→ **Records for the task**:
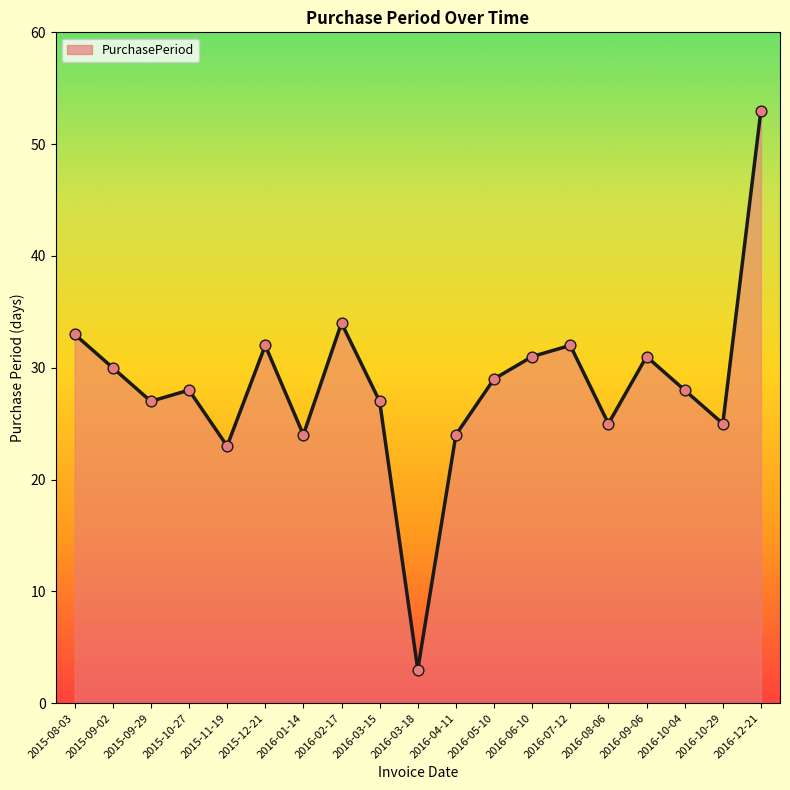

Approximately how many times larger is the value at 2015-08-03 compared to 2015-10-27?

1.2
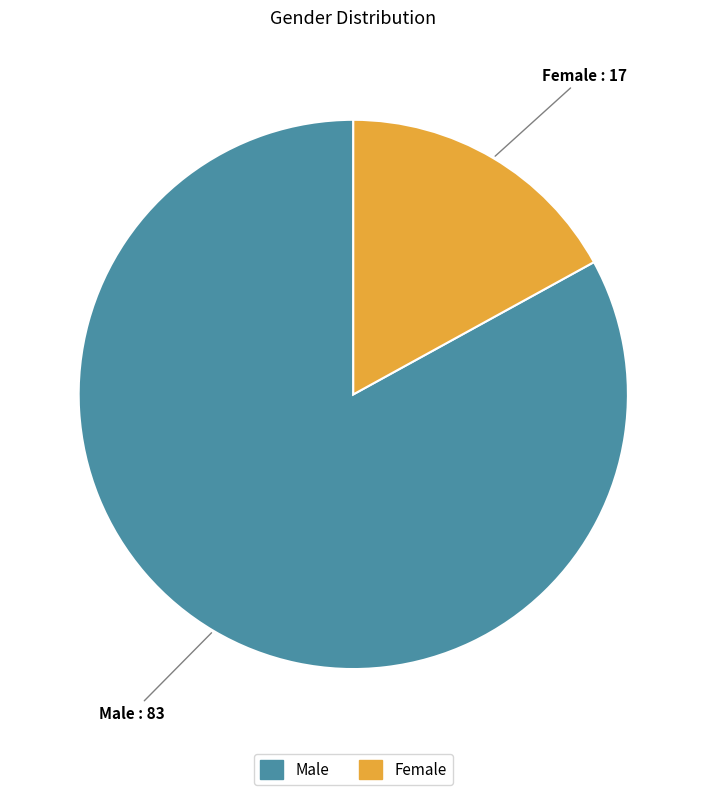

Which slice represents more than half of the pie?

Male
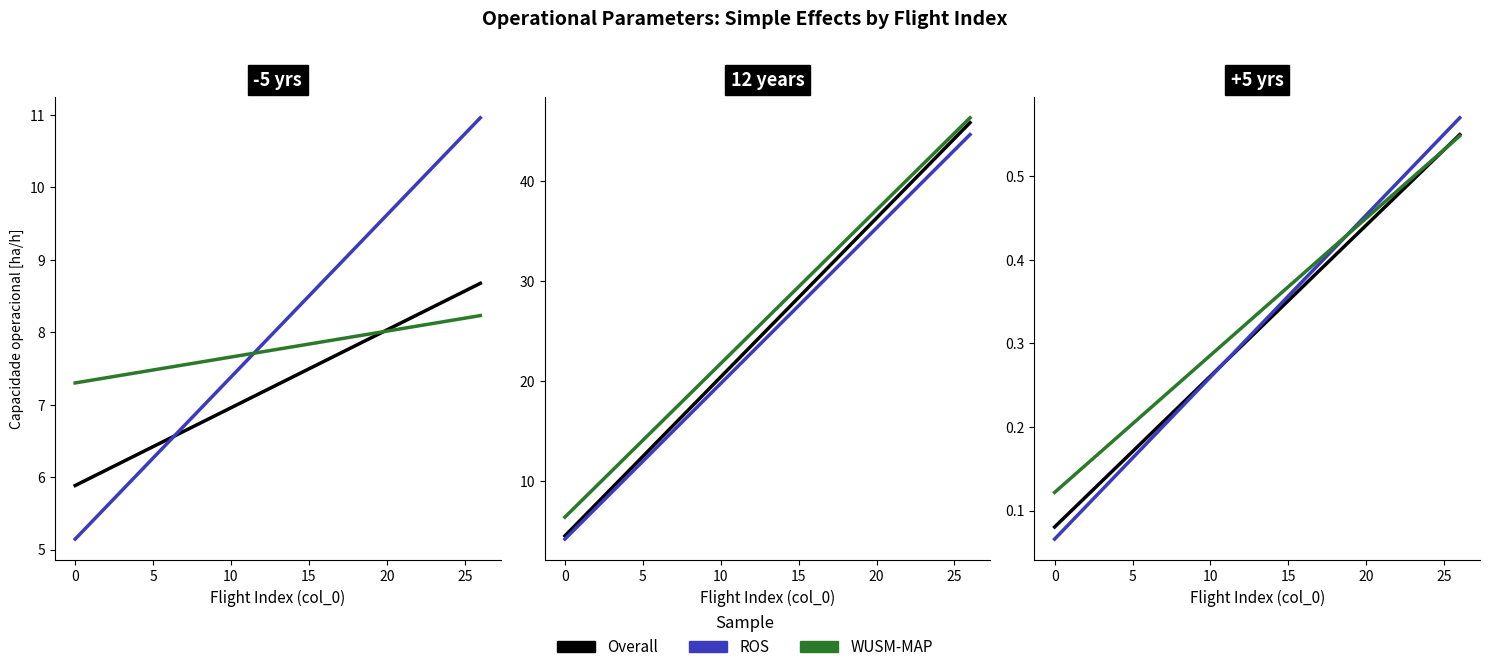

How many times do Overall and ROS cross each other?

1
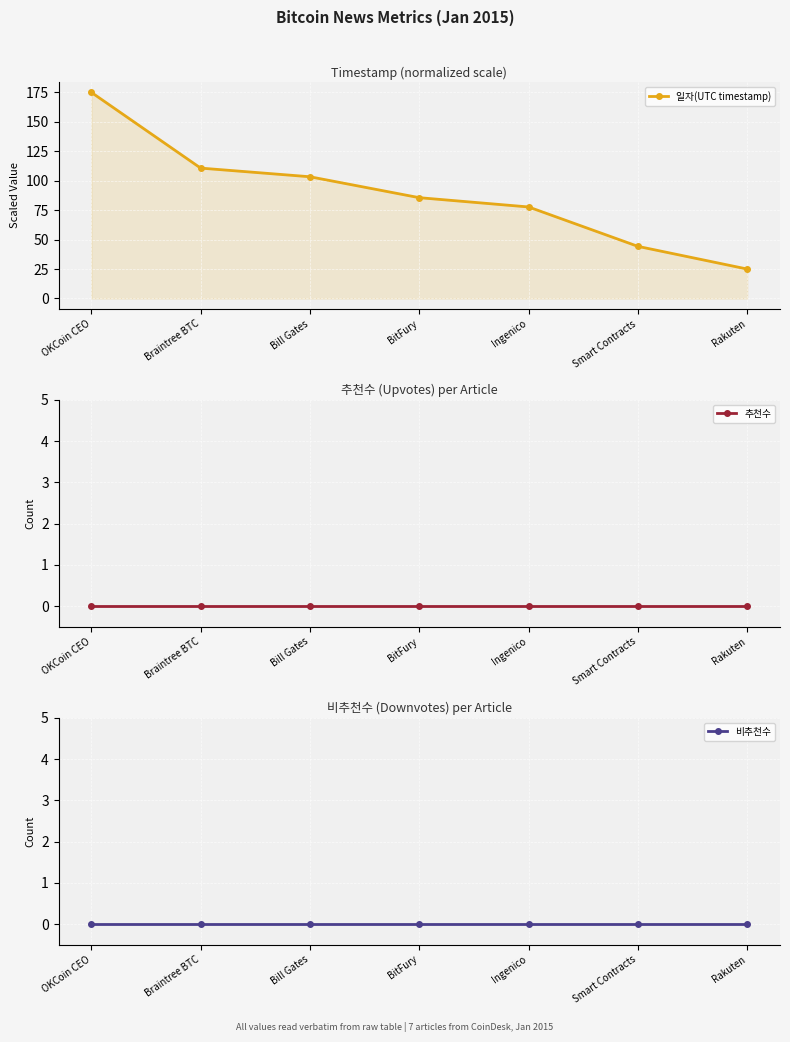

True or false: 비추천수 and 추천수 intersect in this chart.

False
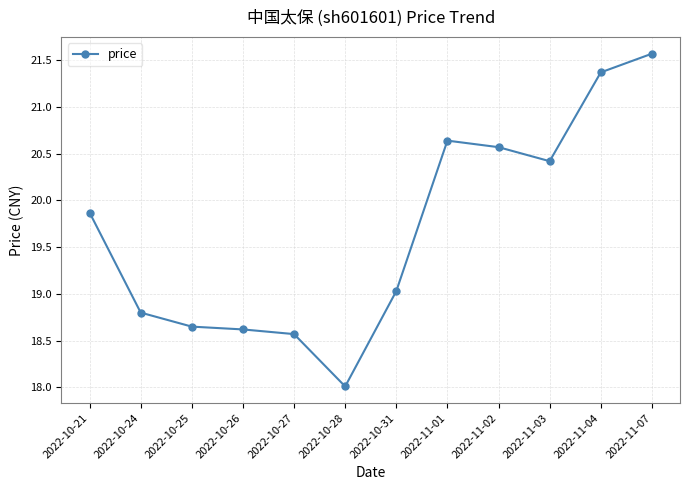

What is the sum of the values at 2022-10-25 and 2022-11-03?

39.1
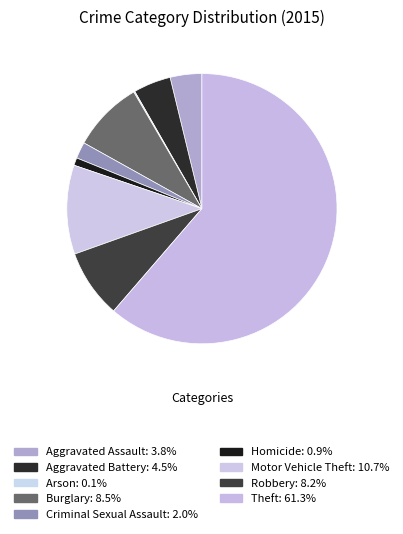

How much of the chart is everything except Arson?

99.9%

→ **Task description**: Copy every row above word for word, omitting the pictures.

→ **Worked solution**:
Approximately how many times larger is the value at 2015-08-03 compared to 2015-10-27?

1.2

Which slice represents more than half of the pie?

Male

How many times do Overall and ROS cross each other?

1

True or false: 비추천수 and 추천수 intersect in this chart.

False

What is the sum of the values at 2022-10-25 and 2022-11-03?

39.1

How much of the chart is everything except Arson?

99.9%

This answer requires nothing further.